Une autre question surgit alors. Pourquoi cette précipitation ? Les procés de canonisation font partie d'une procédure longue qui conduit un individu lambda à la gloire d'un culte public, culte de vénération et pas d'adoration (différence entre le culte de dulie et de latrie). Les béatifications et les canonisations ont connu plusieurs formes tout au long de l'histoire et sont donc insérées dans un contexte ecclésiologique et social. Il y a une sociologie des canonisations autant qu'une approche ecclésiologique. Depuis Jean-Paul II, l'observateur peut noter une nette tendance à une démocratisation et à une simplification des procédures. Jean-Paul II a canonisé à lui seul autant que l'ensemble de ses prédécesseurs. Il a en outre simplicifié considérablement la prodécure en supprimant deux des miracles qui étaient nécessaires pour se voir béatifié ou canonisé. Benoit XVI a suivi en dispensant, par exemple, la cause de Jean-Paul II du délais obligatoire de cinq années, après la mort du candidat, avant l'ouverture d'une cause. Ce délais, pourtant, a l'avantage de faire tomber l'émotion et de constater avec plus d'objectivité, et l'absence de culte public organisé, et l'attachement des personnes au serviteur de Dieu décédé. Le pape François suit les pas de ces prédécesseurs directs : pour la cause de Jean XXIII, dispense du miracle nécessaire; canonisations équipollentes plus fréquentes pour d'autres cas, et dispense du délais des cinq ans pour la cause du Père Hamel, si cela se confirme.

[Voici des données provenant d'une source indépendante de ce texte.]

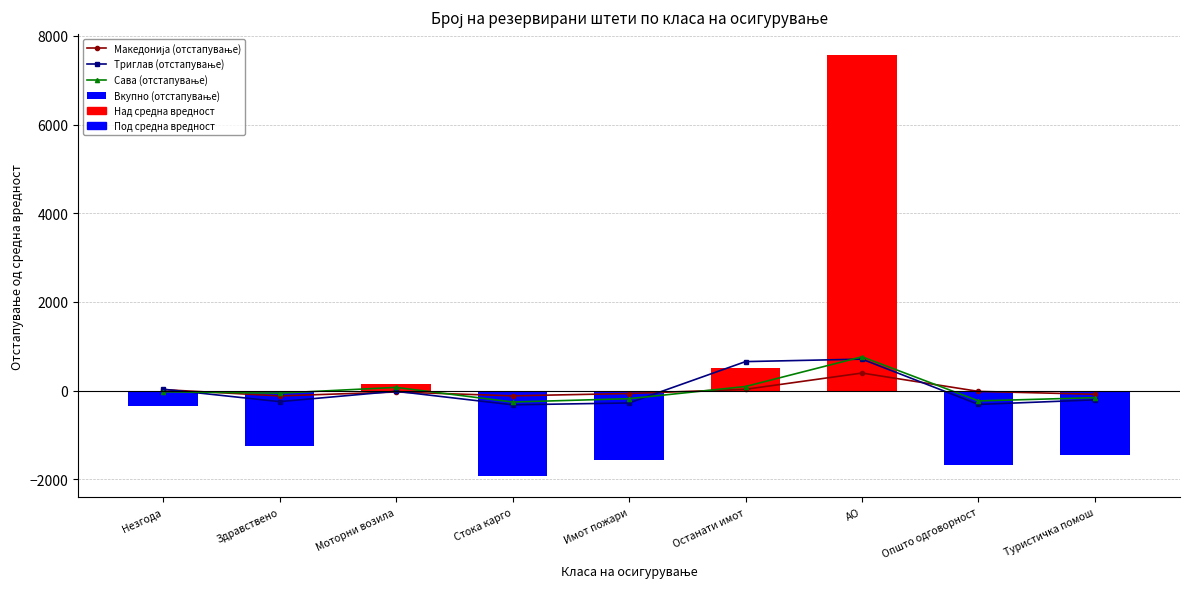

What are all the series names shown in the legend?

Македонија (отстапување), Триглав (отстапување), Сава (отстапување), Вкупно (отстапување)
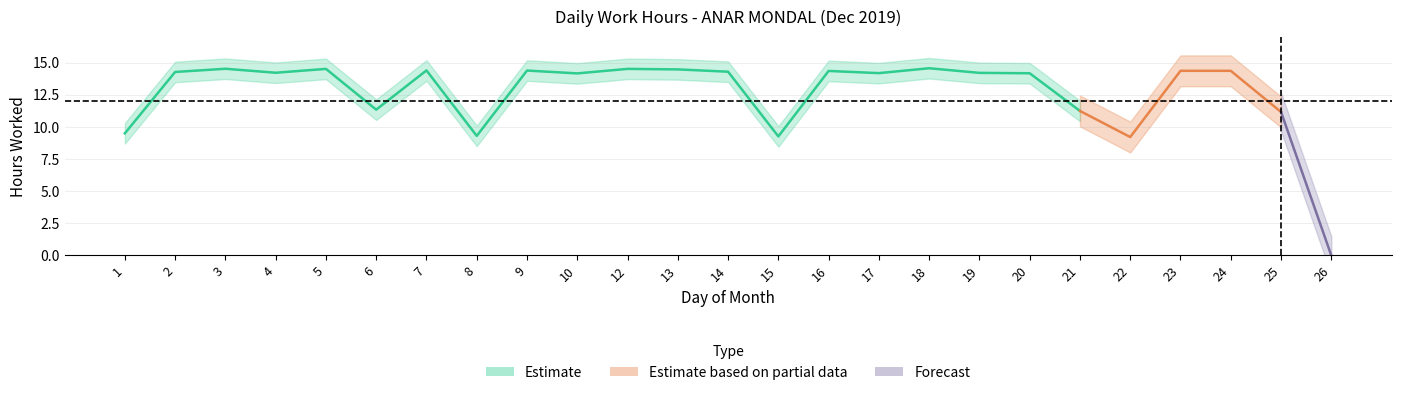

Which category has the lowest value across all series?

26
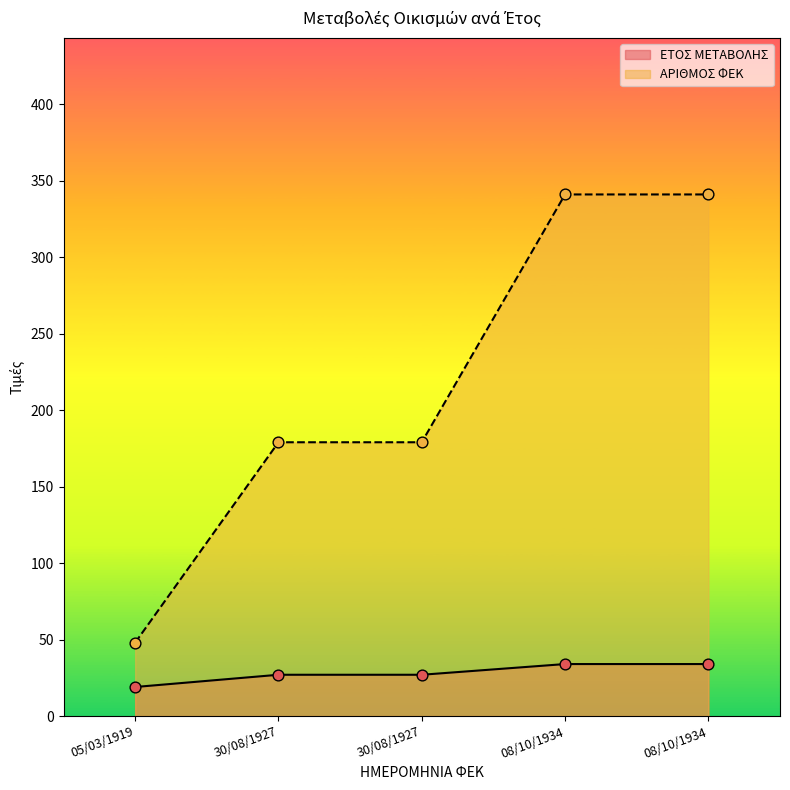

What is the total value across all series at 30/08/1927?

206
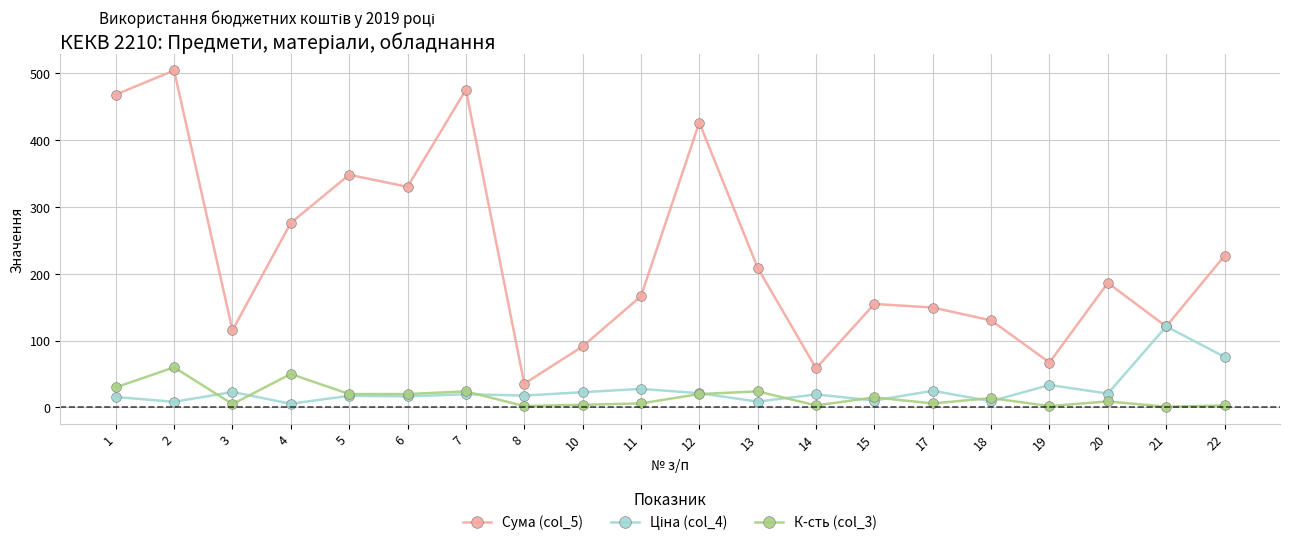

True or false: К-сть (col_3) and Сума (col_5) cross at least once.

False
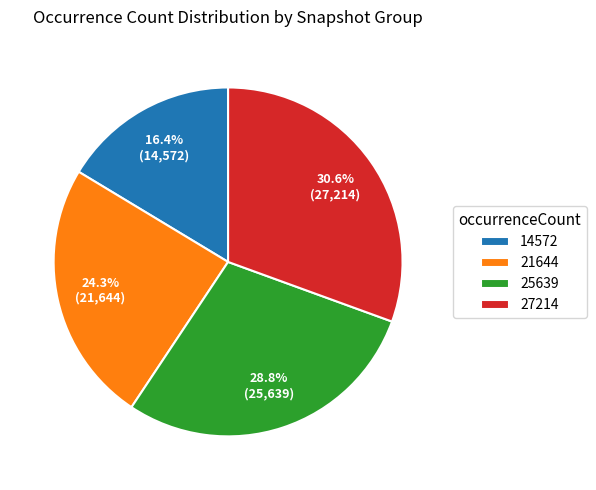

How many slices are in this pie chart?

4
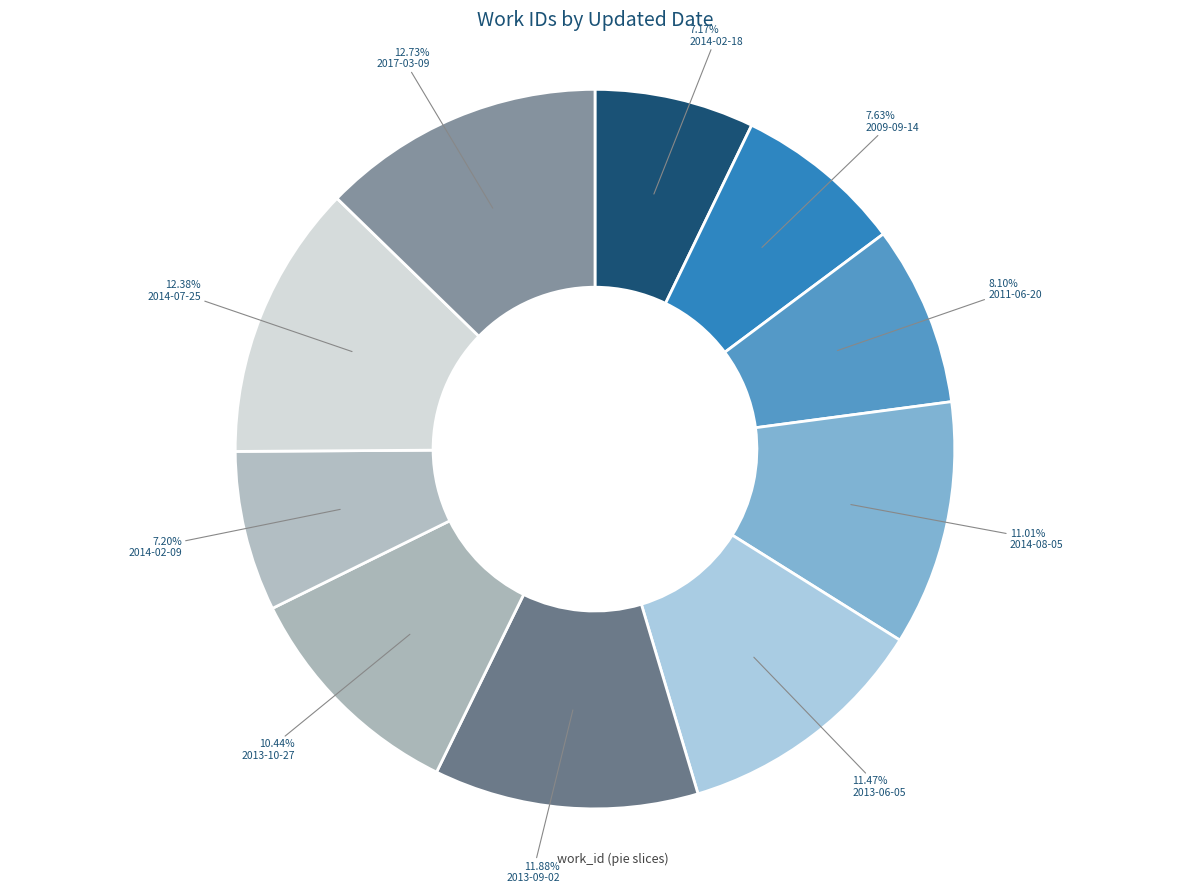

Count the number of slices in the pie.

10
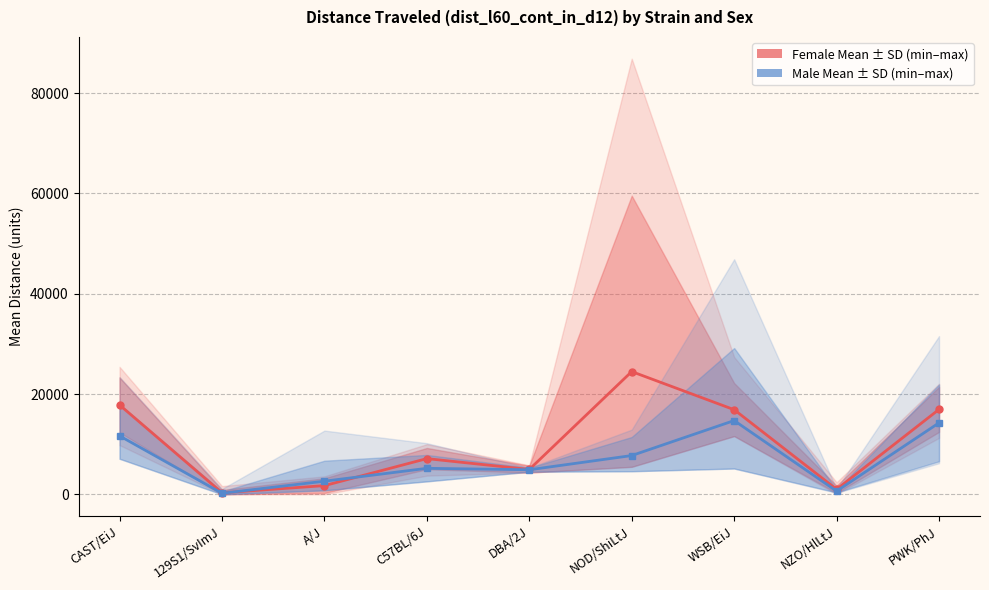

What is the difference between the second highest and minimum values in the Male Mean series?

14039.6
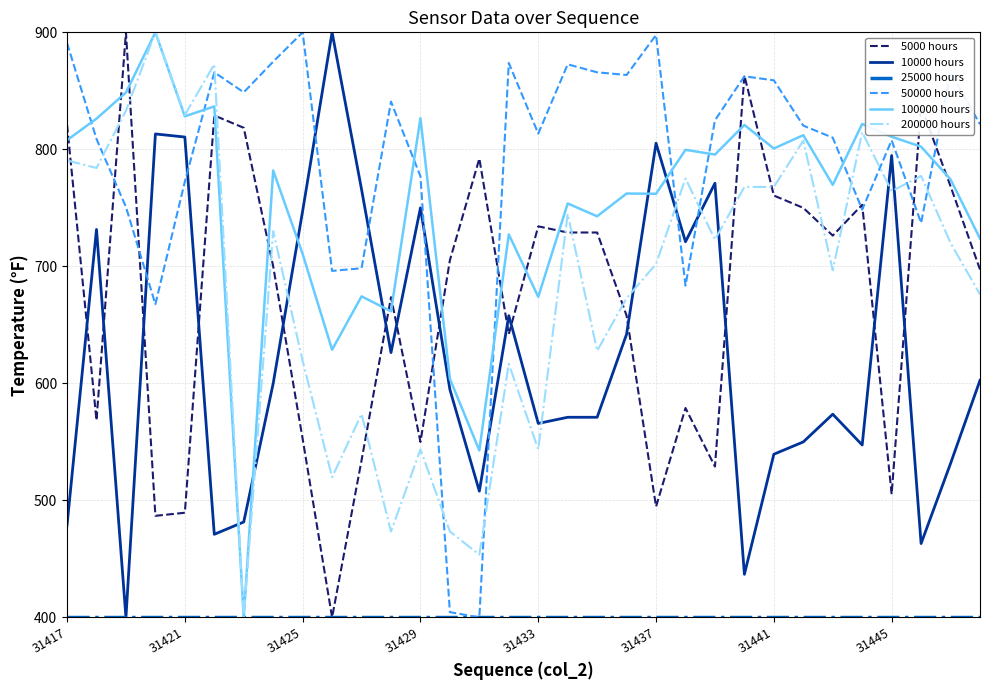

What is the lowest value of the 5000 hours series?

400.0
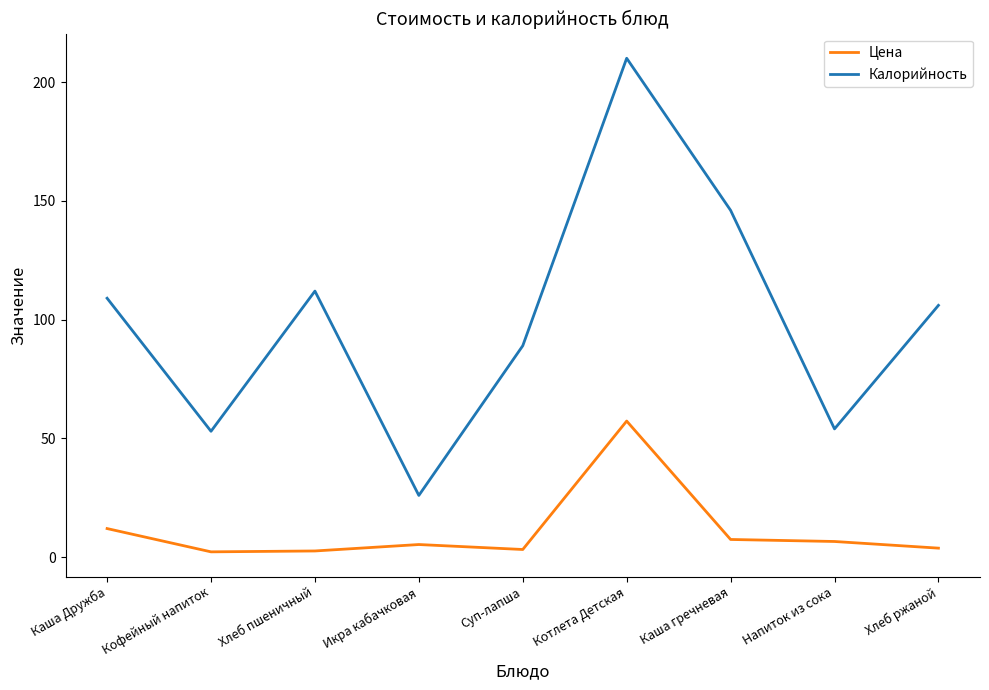

What is the minimum value for Калорийность?

26.0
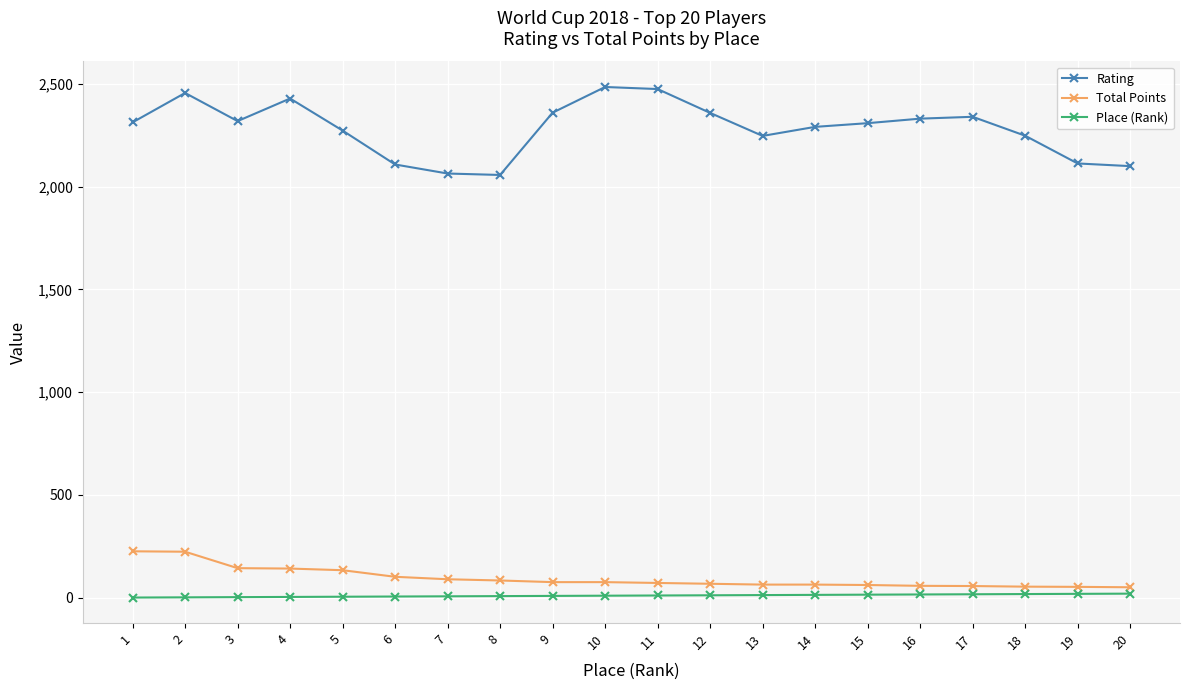

What is the total value across all series at 1?

2540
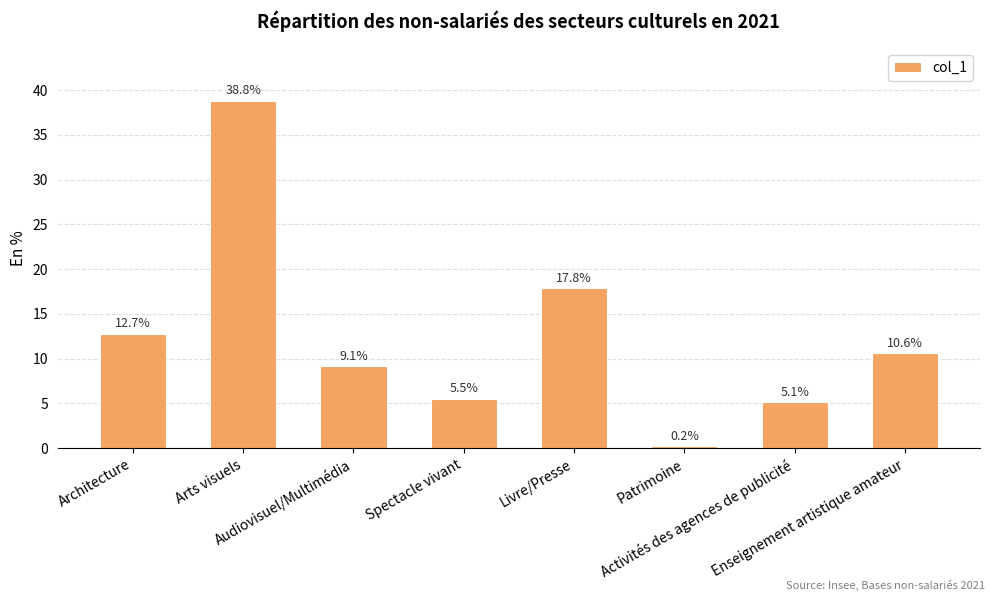

List the labels in order of value, smallest first.

Patrimoine, Activités des agences de publicité, Spectacle vivant, Audiovisuel/Multimédia, Enseignement artistique amateur, Architecture, Livre/Presse, Arts visuels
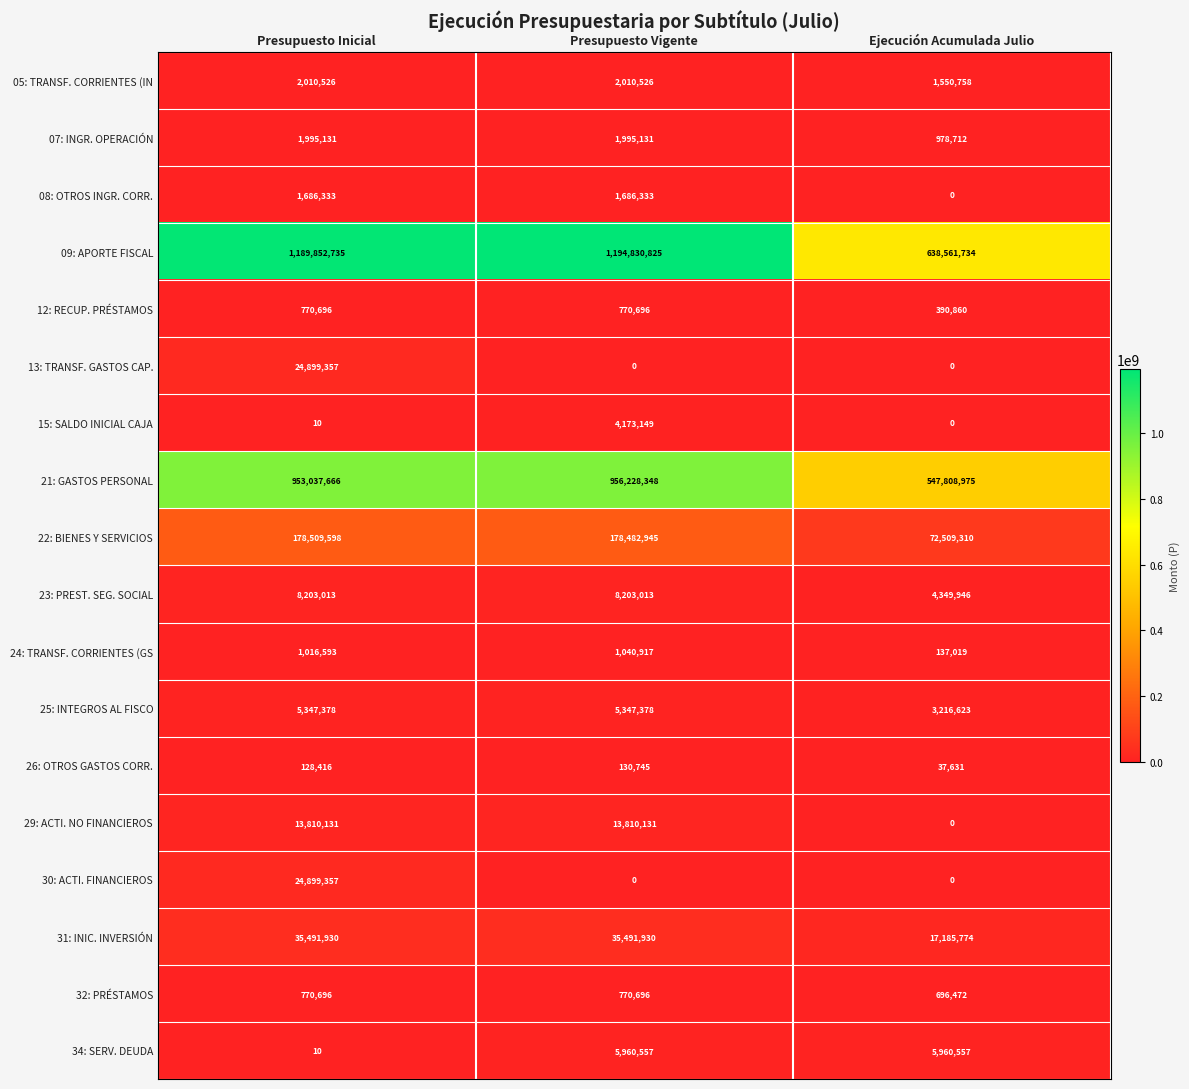

What is the approximate value of 12: RECUP. PRÉSTAMOS at Presupuesto Vigente, to the nearest 50?

770700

Il semblerait bien que l'on assiste à une mise en place de canonisations expresses. (L'histoire conserve le souvenir de canonisations rapides, par exemple saint Antoine de Padoue fût canonisé un an après sa mort, mais à l'époque, les procès n'existaient pas. On fonctionnait encore avec le fameux adage "vox populi, vox Dei. C'est précisément pour limiter la précipitation et donner une solennité plus grande aux canonisations, qu'une procédure fut instituée.) Depuis Jean-Paul II, l'Eglise catholique voit comme une urgence de fabriquer des saints, et de les faire nombreux et variés : des deux sexes, de toutes conditions de vie (mariés, religieux, prêtres), de tous les âges (de l'enfance la plus tendre à l'âge le plus vénérable). Parmis tous ceux-ci, la catégorie la plus représentée est bien celle des martyrs : contingent des martyrs d'Angleterre, ceux du Mexique, ceux de la guerre civile espagnole. Il suffit de lire le martyrologe pour se rendre compte que tous les jours, il est fait mémoire de plusieurs martyrs et bien souvent de martyrs contemporains. Alors faire du Père Hamel un martyr français contemporain, cela a-t-il un sens ? Oui, bien évidemment. Cela a un sens pour les catholiques français et européens : cela veut dire que l'on peut aujourd'hui encore être appelé à être logique avec soi-même et à donner témoignage, jusqu'en sa mort, de sa foi : cela s'appelle la fidélité. Dans un continent où la foi chrétienne se comporte comme un lichen sur un tronc d'arbre, cette béatification peut intervenir comme un signe de vie et de vivacité paradoxalement. Mais surtout comme une injonction à la logique chrétienne qui n'attend pas la mort pour commencer à être logique. Mais faut-il cependant aller vite ? Dieu a tout son temps, l'Eglise a le sien - qui s'accélère, il semble -, nous, nous ne l'avons pas. A nous, hommes du XXIème siècle, il nous faut du haut débit, sinon nous oublions... Nous oublierons tout de même, mais en allant vite il se peut qu'une étincelle nous éblouissent un instant. Un instant ? Le "kairos", comme disent les hellénistes versés dans l'exégèse, autrement dit le temps de la grâce qui, lui, n'est ni lent, ni rapide.